Денике. Во время этой встречи или впоследствии не возникало ли у вас с чехами каких-нибудь бесед в роде той, какая была у вас с Гайдой во Владивостоке?
Колчак. В этот день я не беседовал, а на другой день я поехал по различным военным частям и сделал визит Гайде, Сыровому и т. д. Здесь Гайда меня спрашивал о том, каково политическое положение в Омске. Я сказал, что считаю его чрезвычайно неудовлетворительным в виду того, что соглашение между Сибирским правительством и Директорией есть простой компромисс, от которого я не жду ничего хорошего, что столкновения в будущем почти неминуемы, потому что Директория не пользуется престижем и влиянием, что Сибирское правительство, которое считает, что оно Сибирь объединило и уже шесть месяцев стоит у власти, передает эту власть с известным сопротивлением. Я говорил, что столкновения несомненно будут, и во что они выльются, я сказать не могу. Гайда сказал на это: «Единственное средство, которое еще возможно, это – только диктатура».

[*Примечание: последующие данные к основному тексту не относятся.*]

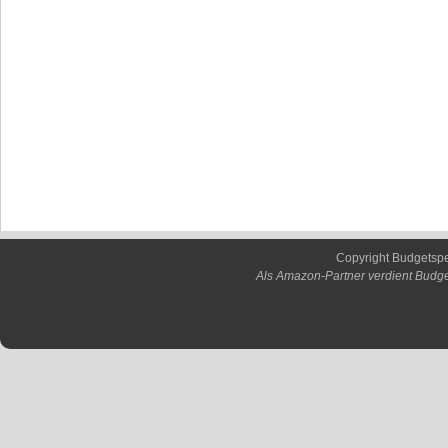
Copyright Budgetsp
Als Amazon-Partner verdient Budge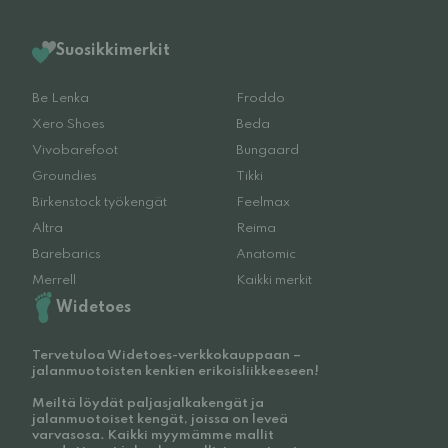
Suosikkimerkit
Be Lenka
Froddo
Xero Shoes
Beda
Vivobarefoot
Bungaard
Groundies
Tikki
Birkenstock työkengät
Feelmax
Altra
Reima
Barebarics
Anatomic
Merrell
Kaikki merkit
Widetoes
Tervetuloa Widetoes-verkkokauppaan –
jalanmuotoisten kenkien erikoisliikkeeseen!
Meiltä löydät paljasjalkakengät ja
jalanmuotoiset kengät, joissa on leveä
varvasosa. Kaikki myymämme mallit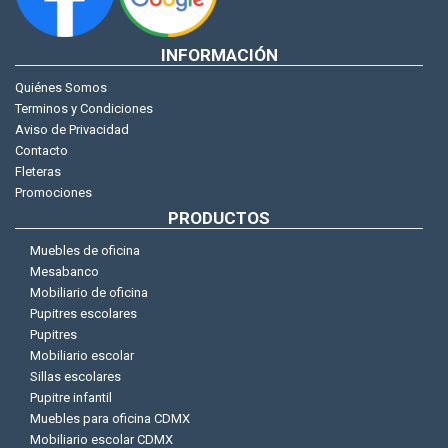
INFORMACIÓN
Quiénes Somos
Terminos y Condiciones
Aviso de Privacidad
Contacto
Fleteras
Promociones
PRODUCTOS
Muebles de oficina
Mesabanco
Mobiliario de oficina
Pupitres escolares
Pupitres
Mobiliario escolar
Sillas escolares
Pupitre infantil
Muebles para oficina CDMX
Mobiliario escolar CDMX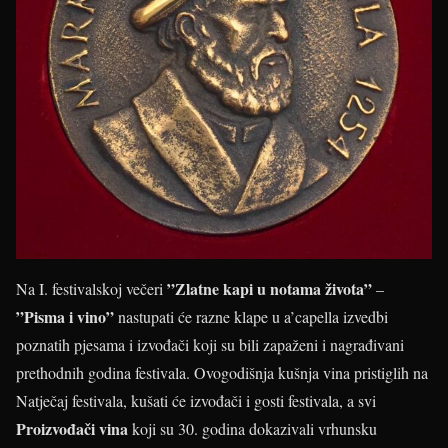
”Zlatne kapi u notama života”
Na I. festivalskoj večeri
–
”Pisma i vino”
nastupati će razne klape u a’capella izvedbi
poznatih pjesama i izvođači koji su bili zapaženi i nagrađivani
prethodnih godina festivala. Ovogodišnja kušnja vina pristiglih na
Natječaj festivala, kušati će izvođači i gosti festivala, a svi
Proizvođači vina
koji su 30. godina dokazivali vrhunsku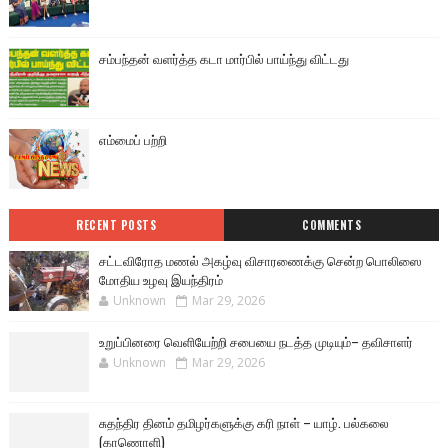
சம்பந்தன் வளர்த்த கடா மார்பில் பாய்ந்து விட்டது
எம்மைப் பற்றி
RECENT POSTS
COMMENTS
சட்டவிரோத மணல் அகழ்வு விசாரணைக்கு சென்ற பொலிஸை
மோதிய உழவு இயந்திரம்
Unknown
Mar 29, 2026
உறுப்பினரை வெளியேற்றி சபையை நடத்த முடியும்– தவிசாளர்
Unknown
Mar 29, 2026
சுதந்திர தினம் தமிழர்களுக்கு கரி நாள் – யாழ். பல்கலை
(காணொளி)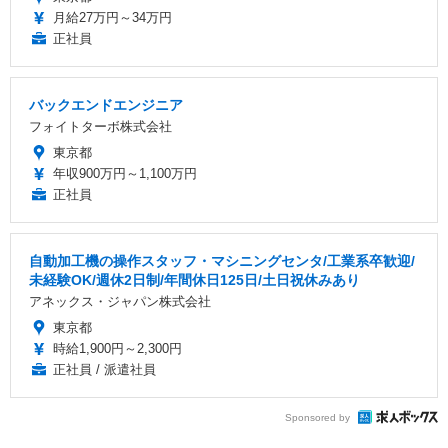
月給27万円～34万円
正社員
バックエンドエンジニア
フォイトターボ株式会社
東京都
年収900万円～1,100万円
正社員
自動加工機の操作スタッフ・マシニングセンタ/工業系卒歓迎/
未経験OK/週休2日制/年間休日125日/土日祝休みあり
アネックス・ジャパン株式会社
東京都
時給1,900円～2,300円
正社員 / 派遣社員
Sponsored by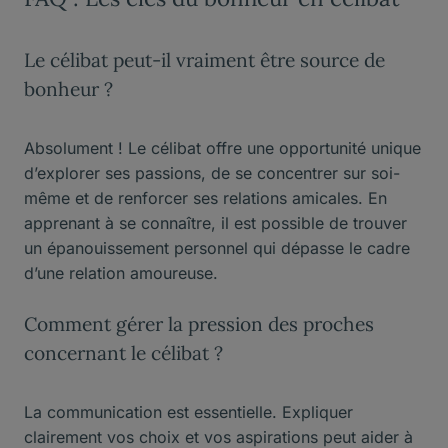
Le célibat peut-il vraiment être source de
bonheur ?
Absolument ! Le célibat offre une opportunité unique
d’explorer ses passions, de se concentrer sur soi-
même et de renforcer ses relations amicales. En
apprenant à se connaître, il est possible de trouver
un épanouissement personnel qui dépasse le cadre
d’une relation amoureuse.
Comment gérer la pression des proches
concernant le célibat ?
La communication est essentielle. Expliquer
clairement vos choix et vos aspirations peut aider à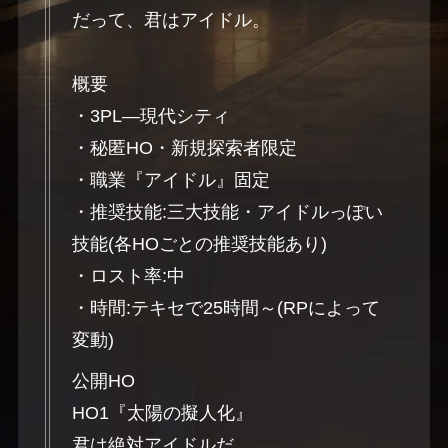
だって、君はアイドル。
概要
・3PL―現代シティ
・秘匿HO・新規探索者限定
・職業『アイドル』固定
・推奨技能:三大技能・アイドルっぽい
技能(各HOごとの推奨技能あり)
・ロスト率:中
・時間:テキセで25時間～(RPによって
変動)
公開HO
HO1『太陽の擬人化』
君は絶対アイドルだ。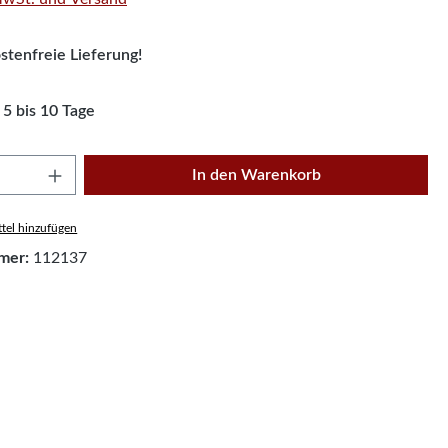
tenfreie Lieferung!
 5 bis 10 Tage
Anzahl: Gib den gewünschten Wert ein oder
In den Warenkorb
tel hinzufügen
mer:
112137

Я заметил ему, что диктатура может быть основана только на армии, и то лицо, которое создает армию и опирается на армию, только и может говорить о диктатуре. Кто же при настоящем положении может взять на себя должность диктатора? Только кто-нибудь из лиц, находящихся на фронте, потому что никто, не опирающийся на вооруженную силу, не может осуществлять диктатуры. Гайда ничего не ответил на это, но сказал, что все равно к этому неизбежно придут, потому что Директория – несомненно, искусственное предприятие. Затем он говорит по этому поводу: «Мне известна та работа, которая ведется в казачьих кругах. Они выдвигают своих кандидатов, но я думаю, что казачьи круги не в состоянии справиться с этой задачей, потому что они слишком узко смотрят на этот вопрос».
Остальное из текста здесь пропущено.